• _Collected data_
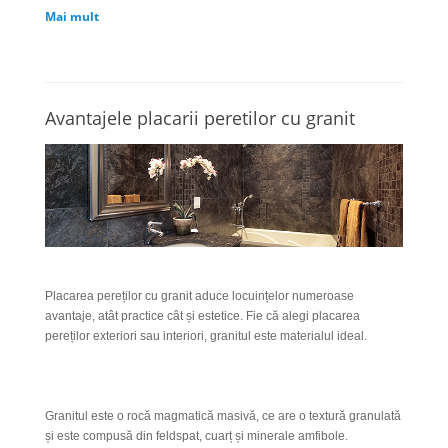
Mai mult
Avantajele placarii peretilor cu granit
Placarea pereților cu granit aduce locuințelor numeroase
avantaje, atât practice cât și estetice. Fie că alegi placarea
pereților exteriori sau interiori, granitul este materialul ideal.
Granitul este o rocă magmatică masivă, ce are o textură granulată
și este compusă din feldspat, cuarț și minerale amfibole.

• _What the task requires_
Reproduce the text of the listing above with "feldspat" changed to "ortoză" and every other word left as it stands. Omit the pictures from your answer.

• _Your response_
Mai mult
Avantajele placarii peretilor cu granit
Placarea pereților cu granit aduce locuințelor numeroase
avantaje, atât practice cât și estetice. Fie că alegi placarea
pereților exteriori sau interiori, granitul este materialul ideal.
Granitul este o rocă magmatică masivă, ce are o textură granulată
și este compusă din ortoză, cuarț și minerale amfibole.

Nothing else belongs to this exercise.